The evening's event was a mass autographing. Authors Of Note were assigned strategically-placed spots and the rest of us set up our tent cards anywhere we liked. So I hobnobbed with friends and was pleasantly surprised when a number of people brought books for me to sign. Signings, like readings, are impossible to predict. I see both as "paying my publicity dues" and a chance to meet my readers. Or reader. And in this case to also cheer the long lines for the better-known authors -- the fans waiting so patiently are buying books! and reading them!

And surely that's a good thing for everyone.

Needless to say, if you ever have a chance to attend SFWA's Nebula Awards Weekend, grab it. You don't have to be a member to attend (you just can't attend the SFWA Business Meeting, but the panels and awards ceremony are open to registered peeps).

Wednesday, November 2, 2011

World Fantasy Convention Report, Part the Third - Showtime!

Painting by Hendrik Vroom, 1628
Saturday was my "scheduled" day, meaning I had made commitments of various kinds. Of course, they all happened on the same day.

Dawn -- or as close thereto as made no functional difference -- found me trying to find the room in which the SFWA (Science Fiction/Fantasy Writers of America) Business Meeting was to be held. The convention center, where the panels and other official events were held, was closed up, and the few bleary-eyed souls there had no idea. I found out later that there indeed had been "signage" -- in 12 point font. The con suite offered me orange juice but no information, and this is a good place to say what a splendid job those folks did in supplying real food -- tasty and sustaining -- on a regular basis. Eventually, someone suggested I check out the building aptly named "Meeting House" and indeed this proved to be the right place. I arrived in time for tea, yogurt, fresh fruit, and various business stuff. If you're a SFWA member, you can read about it in the official report; if you're not, I'm not supposed to divulge the secret handshake.
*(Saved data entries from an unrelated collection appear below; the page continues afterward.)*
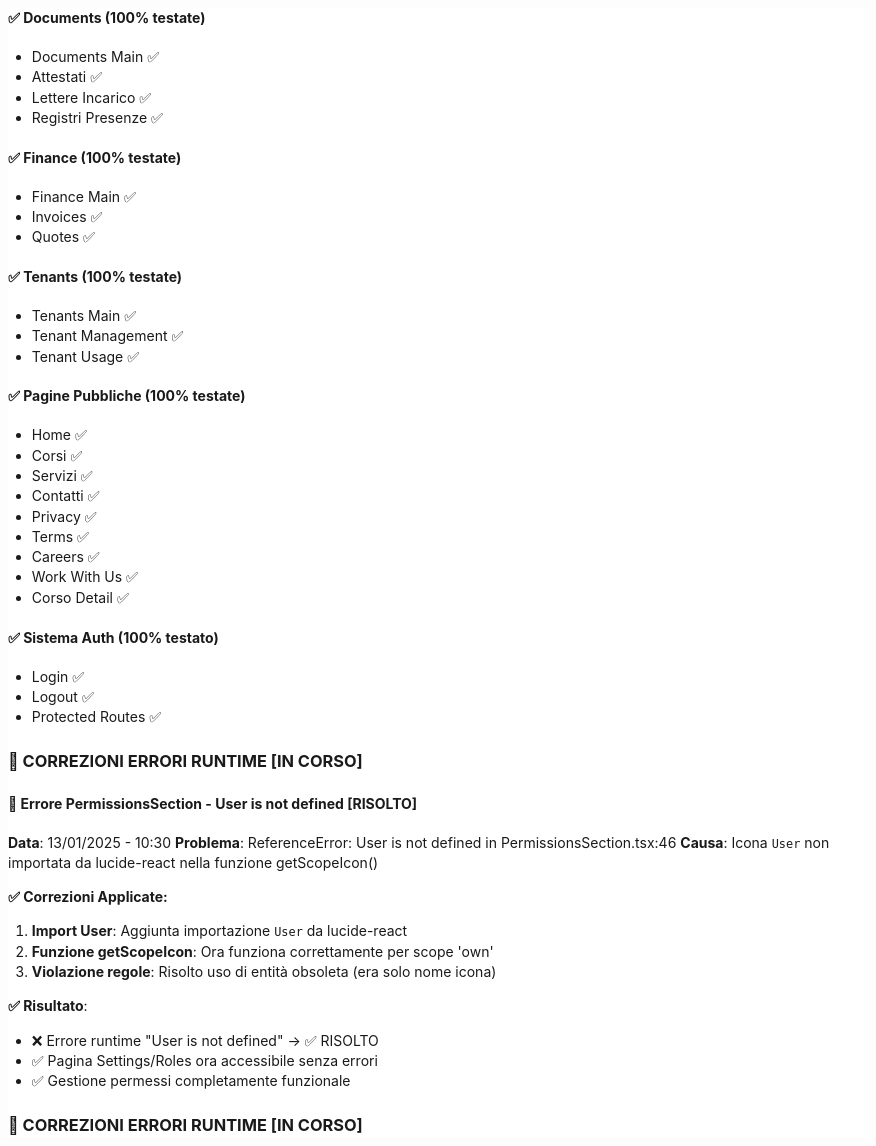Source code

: #### ✅ Documents (100% testate)
- Documents Main ✅
- Attestati ✅
- Lettere Incarico ✅
- Registri Presenze ✅

#### ✅ Finance (100% testate)
- Finance Main ✅
- Invoices ✅
- Quotes ✅

#### ✅ Tenants (100% testate)
- Tenants Main ✅
- Tenant Management ✅
- Tenant Usage ✅

#### ✅ Pagine Pubbliche (100% testate)
- Home ✅
- Corsi ✅
- Servizi ✅
- Contatti ✅
- Privacy ✅
- Terms ✅
- Careers ✅
- Work With Us ✅
- Corso Detail ✅

#### ✅ Sistema Auth (100% testato)
- Login ✅
- Logout ✅
- Protected Routes ✅

### 🔧 CORREZIONI ERRORI RUNTIME [IN CORSO]

#### 🚨 Errore PermissionsSection - User is not defined [RISOLTO]
**Data**: 13/01/2025 - 10:30
**Problema**: ReferenceError: User is not defined in PermissionsSection.tsx:46
**Causa**: Icona `User` non importata da lucide-react nella funzione getScopeIcon()

**✅ Correzioni Applicate:**
1. **Import User**: Aggiunta importazione `User` da lucide-react
2. **Funzione getScopeIcon**: Ora funziona correttamente per scope 'own'
3. **Violazione regole**: Risolto uso di entità obsoleta (era solo nome icona)

**✅ Risultato**: 
- ❌ Errore runtime "User is not defined" → ✅ RISOLTO
- ✅ Pagina Settings/Roles ora accessibile senza errori
- ✅ Gestione permessi completamente funzionale

### 🔧 CORREZIONI ERRORI RUNTIME [IN CORSO]
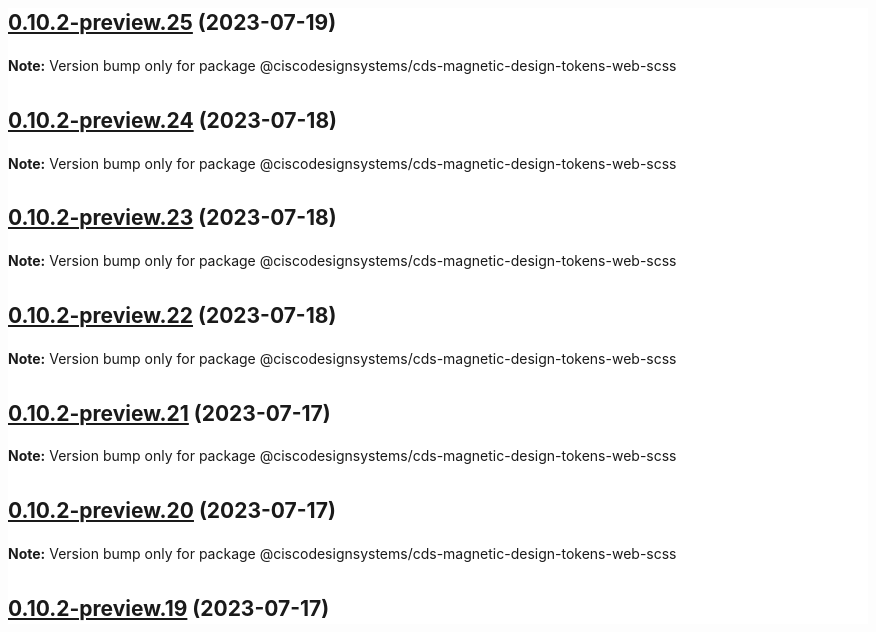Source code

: ## [0.10.2-preview.25](https://github.com/ciscodesignsystems/magnetic-common-design-system/compare/v0.10.2-preview.24...v0.10.2-preview.25) (2023-07-19)

**Note:** Version bump only for package @ciscodesignsystems/cds-magnetic-design-tokens-web-scss





## [0.10.2-preview.24](https://github.com/ciscodesignsystems/magnetic-common-design-system/compare/v0.10.2-preview.23...v0.10.2-preview.24) (2023-07-18)

**Note:** Version bump only for package @ciscodesignsystems/cds-magnetic-design-tokens-web-scss





## [0.10.2-preview.23](https://github.com/ciscodesignsystems/magnetic-common-design-system/compare/v0.10.2-preview.22...v0.10.2-preview.23) (2023-07-18)

**Note:** Version bump only for package @ciscodesignsystems/cds-magnetic-design-tokens-web-scss





## [0.10.2-preview.22](https://github.com/ciscodesignsystems/magnetic-common-design-system/compare/v0.10.2-preview.21...v0.10.2-preview.22) (2023-07-18)

**Note:** Version bump only for package @ciscodesignsystems/cds-magnetic-design-tokens-web-scss





## [0.10.2-preview.21](https://github.com/ciscodesignsystems/magnetic-common-design-system/compare/v0.10.2-preview.20...v0.10.2-preview.21) (2023-07-17)

**Note:** Version bump only for package @ciscodesignsystems/cds-magnetic-design-tokens-web-scss





## [0.10.2-preview.20](https://github.com/ciscodesignsystems/magnetic-common-design-system/compare/v0.10.2-preview.19...v0.10.2-preview.20) (2023-07-17)

**Note:** Version bump only for package @ciscodesignsystems/cds-magnetic-design-tokens-web-scss





## [0.10.2-preview.19](https://github.com/ciscodesignsystems/magnetic-common-design-system/compare/v0.10.2-preview.18...v0.10.2-preview.19) (2023-07-17)
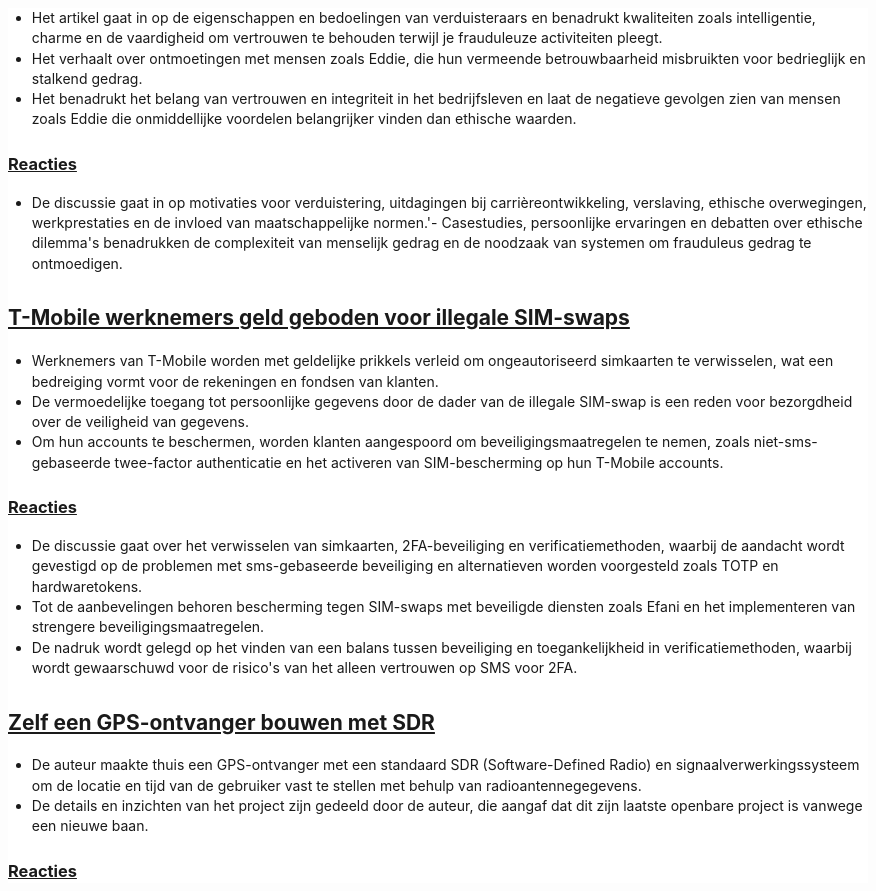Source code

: - Het artikel gaat in op de eigenschappen en bedoelingen van verduisteraars en benadrukt kwaliteiten zoals intelligentie, charme en de vaardigheid om vertrouwen te behouden terwijl je frauduleuze activiteiten pleegt.
- Het verhaalt over ontmoetingen met mensen zoals Eddie, die hun vermeende betrouwbaarheid misbruikten voor bedrieglijk en stalkend gedrag.
- Het benadrukt het belang van vertrouwen en integriteit in het bedrijfsleven en laat de negatieve gevolgen zien van mensen zoals Eddie die onmiddellijke voordelen belangrijker vinden dan ethische waarden.

### [Reacties](https://news.ycombinator.com/item?id=40042616)

- De discussie gaat in op motivaties voor verduistering, uitdagingen bij carrièreontwikkeling, verslaving, ethische overwegingen, werkprestaties en de invloed van maatschappelijke normen.'- Casestudies, persoonlijke ervaringen en debatten over ethische dilemma's benadrukken de complexiteit van menselijk gedrag en de noodzaak van systemen om frauduleus gedrag te ontmoedigen.

## [T-Mobile werknemers geld geboden voor illegale SIM-swaps](https://tmo.report/2024/04/t-mobile-employees-across-the-country-receive-cash-offers-to-illegally-swap-sims/)

- Werknemers van T-Mobile worden met geldelijke prikkels verleid om ongeautoriseerd simkaarten te verwisselen, wat een bedreiging vormt voor de rekeningen en fondsen van klanten.
- De vermoedelijke toegang tot persoonlijke gegevens door de dader van de illegale SIM-swap is een reden voor bezorgdheid over de veiligheid van gegevens.
- Om hun accounts te beschermen, worden klanten aangespoord om beveiligingsmaatregelen te nemen, zoals niet-sms-gebaseerde twee-factor authenticatie en het activeren van SIM-bescherming op hun T-Mobile accounts.

### [Reacties](https://news.ycombinator.com/item?id=40045093)

- De discussie gaat over het verwisselen van simkaarten, 2FA-beveiliging en verificatiemethoden, waarbij de aandacht wordt gevestigd op de problemen met sms-gebaseerde beveiliging en alternatieven worden voorgesteld zoals TOTP en hardwaretokens.
- Tot de aanbevelingen behoren bescherming tegen SIM-swaps met beveiligde diensten zoals Efani en het implementeren van strengere beveiligingsmaatregelen.
- De nadruk wordt gelegd op het vinden van een balans tussen beveiliging en toegankelijkheid in verificatiemethoden, waarbij wordt gewaarschuwd voor de risico's van het alleen vertrouwen op SMS voor 2FA.

## [Zelf een GPS-ontvanger bouwen met SDR](https://axleos.com/building-a-gps-receiver-part-1-hearing-whispers/)

- De auteur maakte thuis een GPS-ontvanger met een standaard SDR (Software-Defined Radio) en signaalverwerkingssysteem om de locatie en tijd van de gebruiker vast te stellen met behulp van radioantennegegevens.
- De details en inzichten van het project zijn gedeeld door de auteur, die aangaf dat dit zijn laatste openbare project is vanwege een nieuwe baan.

### [Reacties](https://news.ycombinator.com/item?id=40041198)
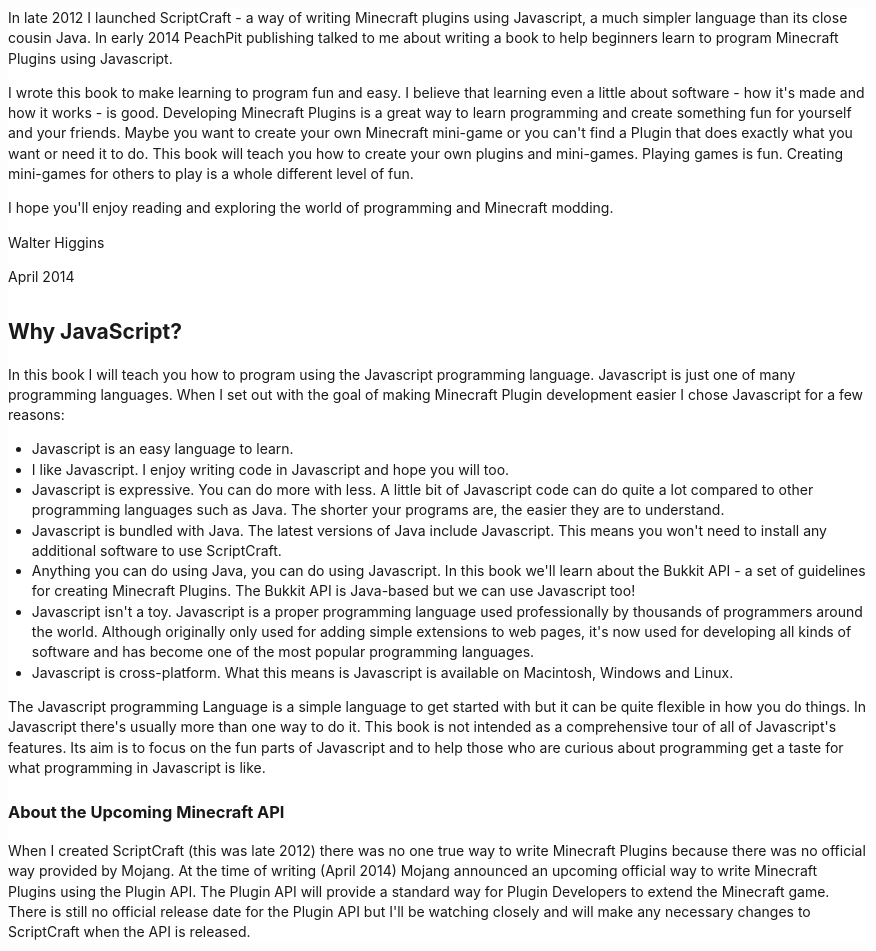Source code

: In late 2012 I launched ScriptCraft - a way of writing Minecraft plugins using Javascript, a much simpler language than its close cousin Java. In early 2014 PeachPit publishing talked to me about writing a book to help beginners learn to program Minecraft Plugins using Javascript. 

I wrote this book to make learning to program fun and easy. I believe that learning even a little about software - how it's made and how it works - is good. Developing Minecraft Plugins is a great way to learn programming and create something fun for yourself and your friends. Maybe you want to create your own Minecraft mini-game or you can't find a Plugin that does exactly what you want or need it to do. This book will teach you how to create your own plugins and mini-games. Playing games is fun. Creating mini-games for others to play is a whole different level of fun.

I hope you'll enjoy reading and exploring the world of programming and Minecraft modding. 

Walter Higgins

April 2014

## Why JavaScript?

In this book I will teach you how to program using the Javascript programming language. Javascript is just one of many programming languages. When I set out with the goal of making Minecraft Plugin development easier I chose Javascript for a few reasons:

 * Javascript is an easy language to learn. 
 * I like Javascript. I enjoy writing code in Javascript and hope you will too.
 * Javascript is expressive. You can do more with less. A little bit of Javascript code can do quite a lot compared to other programming languages such as Java. The shorter your programs are, the easier they are to understand. 
 * Javascript is bundled with Java. The latest versions of Java include Javascript. This means you won't need to install any additional software to use ScriptCraft. 
 * Anything you can do using Java, you can do using Javascript. In this book we'll learn about the Bukkit API - a set of guidelines for creating Minecraft Plugins. The Bukkit API is Java-based but we can use Javascript too!
 * Javascript isn't a toy. Javascript is a proper programming language used professionally by thousands of programmers around the world. Although originally only used for adding simple extensions to web pages, it's now used for developing all kinds of software and has become one of the most popular programming languages. 
 * Javascript is cross-platform. What this means is Javascript is available on Macintosh, Windows and Linux.

The Javascript programming Language is a simple language to get started with but it can be quite flexible in how you do things. In Javascript there's usually more than one way to do it. This book is not intended as a comprehensive tour of all of Javascript's features. Its aim is to focus on the fun parts of Javascript and to help those who are curious about programming get a taste for what programming in Javascript is like.

### About the Upcoming Minecraft API

When I created ScriptCraft (this was late 2012) there was no one true way to write Minecraft Plugins because there was no official way provided by Mojang. At the time of writing (April 2014) Mojang announced an upcoming official way to write Minecraft Plugins using the Plugin API. The Plugin API will provide a standard way for Plugin Developers to extend the Minecraft game. There is still no official release date for the Plugin API but I'll be watching closely and will make any necessary changes to ScriptCraft when the API is released.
I hung around afterwards for g/o/s/s/i/p professional conversation. The reason the meeting had to be so early was that under the rules of World Fantasy conventions, "outside" organizations may use the facilities only "outside" convention hours, which meant we had to be done by 10.

Then came the high point of the convention for me -- lunch with my editor! It's always lovely to be treated to a nice meal and even nicer to hear that the person into whose care you have entrusted the precious child of your creative spirit is as excited about it as you are. Mutual appreciation ensued.